Tohti wurde am 25. Oktober 1969 in der Autonomen Region Xinjiang in China geboren. Als Mitglied der uigurischen Gemeinschaft setzte er sich früh für die Belange seiner Volksgruppe ein. Er gründete die Webseite „Uighur Online“, die als Plattform diente, um Informationen über die sozialen, wirtschaftlichen und kulturellen Herausforderungen der Uiguren zu verbreiten. Diese brachte ihn jedoch in Konflikt mit den chinesischen Behörden.

Im Januar 2014 wurde Ilham Tohti unter dem Vorwurf der „separatistischen Aktivitäten“ verhaftet. Seinen mutigen Einsatz für die Menschenrechte und seine friedlichen Bemühungen, den Dialog zwischen den Uiguren und der Han-Mehrheit zu fördern, hat die chinesische Regierung als Bedrohung betrachtet. Tohti wurde nach einem Schauprozess zu lebenslanger Haft verurteilt.

Die chinesische Regierung fürchtet abweichende Meinungen insbesondere in Regionen mit ethnischen Minderheiten wie Xinjiang und versucht daher, Stimmen, die ihre Politik infrage stellen, mit aller Härte zum Schweigen zu bringen.

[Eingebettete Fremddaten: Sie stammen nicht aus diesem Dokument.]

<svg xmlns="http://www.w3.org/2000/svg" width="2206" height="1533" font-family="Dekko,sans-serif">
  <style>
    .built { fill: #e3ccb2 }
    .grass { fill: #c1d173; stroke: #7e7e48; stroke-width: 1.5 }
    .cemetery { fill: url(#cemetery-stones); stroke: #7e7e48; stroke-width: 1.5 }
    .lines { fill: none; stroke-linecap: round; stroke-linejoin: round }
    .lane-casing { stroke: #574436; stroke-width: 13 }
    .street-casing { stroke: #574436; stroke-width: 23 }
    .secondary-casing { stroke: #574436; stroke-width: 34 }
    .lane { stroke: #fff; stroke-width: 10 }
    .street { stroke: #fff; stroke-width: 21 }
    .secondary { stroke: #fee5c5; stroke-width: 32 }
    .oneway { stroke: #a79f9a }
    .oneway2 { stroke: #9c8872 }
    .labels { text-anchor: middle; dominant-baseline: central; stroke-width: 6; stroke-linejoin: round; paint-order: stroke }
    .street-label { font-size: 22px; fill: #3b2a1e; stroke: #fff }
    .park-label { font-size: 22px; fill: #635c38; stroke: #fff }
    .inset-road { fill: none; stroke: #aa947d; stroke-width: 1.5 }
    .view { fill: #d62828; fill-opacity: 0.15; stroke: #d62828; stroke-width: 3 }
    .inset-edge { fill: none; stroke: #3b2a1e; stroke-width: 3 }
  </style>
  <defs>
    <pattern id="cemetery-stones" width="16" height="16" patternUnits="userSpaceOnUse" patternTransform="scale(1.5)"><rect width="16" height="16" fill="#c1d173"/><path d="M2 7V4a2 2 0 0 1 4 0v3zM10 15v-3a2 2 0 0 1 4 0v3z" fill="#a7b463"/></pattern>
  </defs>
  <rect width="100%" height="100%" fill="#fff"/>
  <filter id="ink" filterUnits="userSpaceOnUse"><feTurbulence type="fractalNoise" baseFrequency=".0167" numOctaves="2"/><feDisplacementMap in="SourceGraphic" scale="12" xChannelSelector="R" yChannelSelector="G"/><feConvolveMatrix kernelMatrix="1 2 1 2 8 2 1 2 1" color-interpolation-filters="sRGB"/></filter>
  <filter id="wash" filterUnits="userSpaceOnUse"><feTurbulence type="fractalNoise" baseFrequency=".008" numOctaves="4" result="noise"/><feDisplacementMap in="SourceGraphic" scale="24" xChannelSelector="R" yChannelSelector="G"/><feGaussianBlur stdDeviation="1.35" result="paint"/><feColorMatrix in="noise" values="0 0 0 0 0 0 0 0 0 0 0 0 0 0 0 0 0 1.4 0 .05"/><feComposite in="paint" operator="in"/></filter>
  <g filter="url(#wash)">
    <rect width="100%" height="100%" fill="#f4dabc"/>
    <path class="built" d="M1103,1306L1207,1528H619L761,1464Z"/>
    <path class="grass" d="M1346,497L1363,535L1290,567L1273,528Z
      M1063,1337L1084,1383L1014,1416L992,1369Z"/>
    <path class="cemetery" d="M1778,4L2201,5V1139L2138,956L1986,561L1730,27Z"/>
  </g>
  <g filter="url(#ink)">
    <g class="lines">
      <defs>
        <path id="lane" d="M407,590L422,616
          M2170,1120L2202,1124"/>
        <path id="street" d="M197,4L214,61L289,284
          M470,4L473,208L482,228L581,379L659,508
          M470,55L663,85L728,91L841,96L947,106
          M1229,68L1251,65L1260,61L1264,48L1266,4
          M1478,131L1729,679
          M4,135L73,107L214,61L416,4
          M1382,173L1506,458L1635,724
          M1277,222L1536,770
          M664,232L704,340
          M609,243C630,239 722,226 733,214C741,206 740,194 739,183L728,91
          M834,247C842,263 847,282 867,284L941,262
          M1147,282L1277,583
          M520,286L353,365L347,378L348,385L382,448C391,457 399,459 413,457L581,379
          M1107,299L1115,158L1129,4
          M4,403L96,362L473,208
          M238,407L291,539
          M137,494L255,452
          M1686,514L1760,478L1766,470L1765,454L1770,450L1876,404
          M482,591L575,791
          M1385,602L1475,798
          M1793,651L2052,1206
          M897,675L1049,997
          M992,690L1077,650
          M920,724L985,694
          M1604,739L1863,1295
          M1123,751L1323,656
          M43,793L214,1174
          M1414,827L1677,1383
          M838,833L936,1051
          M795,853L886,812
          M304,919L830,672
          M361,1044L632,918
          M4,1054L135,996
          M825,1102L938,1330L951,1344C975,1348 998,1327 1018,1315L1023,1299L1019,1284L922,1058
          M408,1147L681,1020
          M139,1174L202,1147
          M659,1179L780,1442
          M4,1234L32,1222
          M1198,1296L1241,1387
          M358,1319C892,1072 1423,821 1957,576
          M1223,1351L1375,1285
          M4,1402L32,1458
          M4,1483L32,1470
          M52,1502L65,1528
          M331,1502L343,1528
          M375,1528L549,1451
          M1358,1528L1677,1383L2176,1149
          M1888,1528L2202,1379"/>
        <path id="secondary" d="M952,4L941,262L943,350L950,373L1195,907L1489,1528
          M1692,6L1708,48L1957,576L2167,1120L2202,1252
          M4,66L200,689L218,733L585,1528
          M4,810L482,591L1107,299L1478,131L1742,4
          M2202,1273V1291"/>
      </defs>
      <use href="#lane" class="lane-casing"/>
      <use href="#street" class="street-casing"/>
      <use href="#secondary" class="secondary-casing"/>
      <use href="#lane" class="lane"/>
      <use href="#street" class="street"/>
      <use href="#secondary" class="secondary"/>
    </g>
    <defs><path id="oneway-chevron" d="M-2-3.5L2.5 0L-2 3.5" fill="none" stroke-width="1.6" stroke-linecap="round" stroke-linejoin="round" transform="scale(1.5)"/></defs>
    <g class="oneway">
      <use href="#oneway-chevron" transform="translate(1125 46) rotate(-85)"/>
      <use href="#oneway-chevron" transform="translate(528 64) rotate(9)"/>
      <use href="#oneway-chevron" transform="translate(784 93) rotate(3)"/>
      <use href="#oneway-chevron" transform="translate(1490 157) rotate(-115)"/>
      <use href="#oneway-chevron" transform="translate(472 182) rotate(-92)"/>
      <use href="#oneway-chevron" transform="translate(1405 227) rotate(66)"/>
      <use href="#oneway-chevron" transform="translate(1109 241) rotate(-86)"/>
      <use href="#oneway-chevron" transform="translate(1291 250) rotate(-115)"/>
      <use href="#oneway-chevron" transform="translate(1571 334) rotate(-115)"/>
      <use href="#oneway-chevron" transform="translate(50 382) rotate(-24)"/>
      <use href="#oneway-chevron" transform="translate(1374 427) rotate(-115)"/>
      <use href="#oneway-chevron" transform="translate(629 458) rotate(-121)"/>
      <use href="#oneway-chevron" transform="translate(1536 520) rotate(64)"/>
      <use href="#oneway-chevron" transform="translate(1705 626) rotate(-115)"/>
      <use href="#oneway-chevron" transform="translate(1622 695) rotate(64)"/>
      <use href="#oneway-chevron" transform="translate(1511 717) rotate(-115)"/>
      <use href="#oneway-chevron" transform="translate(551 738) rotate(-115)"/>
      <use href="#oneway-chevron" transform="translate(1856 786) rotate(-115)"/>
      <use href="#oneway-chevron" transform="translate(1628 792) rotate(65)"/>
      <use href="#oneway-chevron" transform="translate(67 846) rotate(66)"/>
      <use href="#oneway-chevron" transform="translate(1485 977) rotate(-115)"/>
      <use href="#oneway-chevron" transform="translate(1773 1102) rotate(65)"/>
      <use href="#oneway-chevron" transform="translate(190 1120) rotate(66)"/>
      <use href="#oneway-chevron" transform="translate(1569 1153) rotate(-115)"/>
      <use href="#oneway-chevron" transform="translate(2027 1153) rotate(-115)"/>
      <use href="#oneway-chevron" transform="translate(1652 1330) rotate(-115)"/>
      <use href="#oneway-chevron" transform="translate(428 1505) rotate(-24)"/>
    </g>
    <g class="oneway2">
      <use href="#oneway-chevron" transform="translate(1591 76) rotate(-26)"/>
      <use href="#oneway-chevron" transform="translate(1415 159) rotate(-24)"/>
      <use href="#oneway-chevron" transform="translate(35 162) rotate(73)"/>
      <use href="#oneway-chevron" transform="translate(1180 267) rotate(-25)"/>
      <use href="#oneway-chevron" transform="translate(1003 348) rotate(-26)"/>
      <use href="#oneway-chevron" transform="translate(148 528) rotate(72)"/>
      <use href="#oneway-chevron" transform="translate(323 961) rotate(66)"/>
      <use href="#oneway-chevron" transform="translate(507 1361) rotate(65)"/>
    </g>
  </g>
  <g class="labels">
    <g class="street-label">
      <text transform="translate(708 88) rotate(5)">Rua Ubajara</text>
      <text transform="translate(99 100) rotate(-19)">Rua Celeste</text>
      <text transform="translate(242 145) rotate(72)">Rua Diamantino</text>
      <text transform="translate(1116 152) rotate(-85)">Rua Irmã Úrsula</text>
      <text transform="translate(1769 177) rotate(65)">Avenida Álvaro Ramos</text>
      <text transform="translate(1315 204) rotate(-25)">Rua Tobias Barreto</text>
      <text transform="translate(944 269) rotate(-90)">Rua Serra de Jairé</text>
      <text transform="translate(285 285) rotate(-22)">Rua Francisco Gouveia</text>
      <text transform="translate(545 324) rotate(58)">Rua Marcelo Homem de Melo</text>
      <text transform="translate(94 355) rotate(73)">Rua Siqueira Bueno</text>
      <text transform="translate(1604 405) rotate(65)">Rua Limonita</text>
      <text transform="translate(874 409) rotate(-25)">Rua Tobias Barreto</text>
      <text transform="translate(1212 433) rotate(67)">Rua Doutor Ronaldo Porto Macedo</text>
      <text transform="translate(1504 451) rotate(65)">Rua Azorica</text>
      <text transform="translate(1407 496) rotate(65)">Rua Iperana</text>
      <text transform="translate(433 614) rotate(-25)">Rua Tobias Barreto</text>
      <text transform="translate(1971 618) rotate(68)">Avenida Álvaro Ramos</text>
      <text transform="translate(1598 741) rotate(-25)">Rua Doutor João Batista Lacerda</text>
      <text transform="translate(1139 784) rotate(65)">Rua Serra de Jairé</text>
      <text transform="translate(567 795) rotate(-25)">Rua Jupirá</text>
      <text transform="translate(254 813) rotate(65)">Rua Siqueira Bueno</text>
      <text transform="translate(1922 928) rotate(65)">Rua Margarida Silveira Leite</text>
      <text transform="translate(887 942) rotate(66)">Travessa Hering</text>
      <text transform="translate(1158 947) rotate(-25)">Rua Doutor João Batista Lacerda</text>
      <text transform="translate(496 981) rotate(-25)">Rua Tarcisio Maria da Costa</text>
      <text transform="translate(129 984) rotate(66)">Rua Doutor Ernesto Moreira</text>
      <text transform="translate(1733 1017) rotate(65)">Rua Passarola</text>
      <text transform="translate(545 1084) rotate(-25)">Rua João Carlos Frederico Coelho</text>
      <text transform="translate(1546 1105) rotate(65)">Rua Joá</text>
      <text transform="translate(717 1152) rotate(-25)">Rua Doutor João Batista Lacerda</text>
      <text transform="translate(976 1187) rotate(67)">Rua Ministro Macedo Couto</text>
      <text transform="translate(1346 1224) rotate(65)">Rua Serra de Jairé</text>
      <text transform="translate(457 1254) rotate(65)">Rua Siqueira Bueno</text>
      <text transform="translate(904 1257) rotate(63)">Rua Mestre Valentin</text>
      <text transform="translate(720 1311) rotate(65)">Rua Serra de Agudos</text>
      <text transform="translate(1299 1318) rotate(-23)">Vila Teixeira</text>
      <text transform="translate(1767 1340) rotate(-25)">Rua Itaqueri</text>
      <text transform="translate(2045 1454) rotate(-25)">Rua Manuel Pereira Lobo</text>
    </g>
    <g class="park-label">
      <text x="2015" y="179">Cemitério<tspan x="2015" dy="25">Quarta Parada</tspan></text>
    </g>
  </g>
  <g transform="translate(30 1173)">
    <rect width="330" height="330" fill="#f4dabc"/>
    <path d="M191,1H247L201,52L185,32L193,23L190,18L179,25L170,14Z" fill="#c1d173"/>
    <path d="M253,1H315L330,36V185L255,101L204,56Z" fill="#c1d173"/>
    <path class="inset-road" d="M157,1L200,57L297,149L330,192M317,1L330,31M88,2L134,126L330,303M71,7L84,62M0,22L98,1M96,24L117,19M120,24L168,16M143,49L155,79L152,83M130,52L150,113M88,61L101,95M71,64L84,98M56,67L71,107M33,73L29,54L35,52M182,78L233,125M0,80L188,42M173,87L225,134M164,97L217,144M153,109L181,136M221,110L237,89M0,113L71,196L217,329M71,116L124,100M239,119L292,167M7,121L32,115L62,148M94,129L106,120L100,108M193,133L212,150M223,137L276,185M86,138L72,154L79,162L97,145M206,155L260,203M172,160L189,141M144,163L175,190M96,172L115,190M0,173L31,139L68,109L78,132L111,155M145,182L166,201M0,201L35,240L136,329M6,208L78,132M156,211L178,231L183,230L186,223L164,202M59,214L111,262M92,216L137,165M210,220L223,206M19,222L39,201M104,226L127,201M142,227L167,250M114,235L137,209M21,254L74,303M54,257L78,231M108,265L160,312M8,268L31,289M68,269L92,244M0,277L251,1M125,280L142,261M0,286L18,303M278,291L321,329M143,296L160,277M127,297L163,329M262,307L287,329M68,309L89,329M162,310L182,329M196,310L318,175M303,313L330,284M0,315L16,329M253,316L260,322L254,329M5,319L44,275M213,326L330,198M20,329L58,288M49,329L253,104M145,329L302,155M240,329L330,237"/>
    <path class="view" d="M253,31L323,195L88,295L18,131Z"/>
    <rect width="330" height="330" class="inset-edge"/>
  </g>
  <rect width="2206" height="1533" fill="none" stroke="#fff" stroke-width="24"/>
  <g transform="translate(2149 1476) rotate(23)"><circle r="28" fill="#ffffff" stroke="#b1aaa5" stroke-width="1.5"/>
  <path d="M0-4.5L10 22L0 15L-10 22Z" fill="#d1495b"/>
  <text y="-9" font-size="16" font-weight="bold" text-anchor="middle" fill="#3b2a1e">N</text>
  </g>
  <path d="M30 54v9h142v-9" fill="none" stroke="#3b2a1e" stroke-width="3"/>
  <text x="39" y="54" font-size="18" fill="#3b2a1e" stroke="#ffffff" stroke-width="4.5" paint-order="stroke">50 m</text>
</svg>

Internationale Proteste und Auszeichnungen

Seine Verhaftung führte zu internationalen Protesten und Rufen nach seiner Freilassung. Zahlreiche Menschenrechtsorganisationen und Regierungen weltweit setzten sich für Tohti ein, der während seiner Haft misshandelt wurde. Im Laufe der Jahre erhielt er mehrere renommierte Auszeichnungen – etwa den Sacharow-Preis des Europäischen Parlaments.

Das Schicksal von Ilham Tohti steht stellvertretend für alle Aktivistinnen und Aktivisten in autoritären Regimen. Seine Geschichte verdeutlicht die Dringlichkeit, sich für diejenigen einzusetzen, die ihre Stimme gegen Ungerechtigkeit erheben, insbesondere in Gebieten, in denen ethnische Spannungen und Menschenrechtsverletzungen an der Tagesordnung sind.

Ilham Tohtis Opferbereitschaft und unerschütterlicher Mut sind nicht nur für die Uiguren von Bedeutung, sondern dienen als Inspiration für Menschen weltweit, die sich gegen Unrecht und Unterdrückung erheben. Seine Geschichte erinnert uns daran, dass individueller Mut und Einsatz für die Rechte anderer einen tiefgreifenden und positiven Einfluss haben können.

Die Förderung von Menschenrechten in China sollte nicht als Hindernis für die wirtschaftliche Zusammenarbeit betrachtet oder gar auf dem Altar des Wachstums geopfert werden. Das mag für einige naiv klingen – aber die Alternative ist, Menschen wie Ilham Tohti gleichgültig ihrem Schicksal zu überlassen.

Wer sind die Uiguren?

Die Uiguren sind eine muslimische ethnische Gruppe, die vorwiegend in der autonomen Region Xinjiang / Ostturkestan im Nordwesten Chinas lebt. Sie haben eine eigene Sprache und Kultur, die sich stark von der chinesischen Mehrheitskultur unterscheidet.

Die chinesische Regierung hat eine Politik der „Massenüberwachung“ und „Umerziehungslager“ eingeführt, die darauf abzielt, die Uiguren zu assimilieren und den Einfluss des Islam zu eliminieren. In diesen Lagern werden Uiguren ohne Gerichtsverfahren festgehalten und einer politischen Umerziehung unterzogen. Es gibt Berichte über Zwangsarbeit, Folter und Missbrauch in diesen Einrichtungen.

Die Uiguren werden auch durch massive Überwachungstechnologien wie Gesichtserkennung, Handyüberwachung und DNA-Analysen kontrolliert. Diese Maßnahmen tragen dazu bei, die Bewegungen und Aktivitäten der Uiguren zu überwachen und ihre kulturelle Identität zu zerstören.

Internationale Menschenrechtsorganisationen und Regierungen weltweit haben die Unterdrückung der Uiguren verurteilt und sprechen sogar von einem Genozid.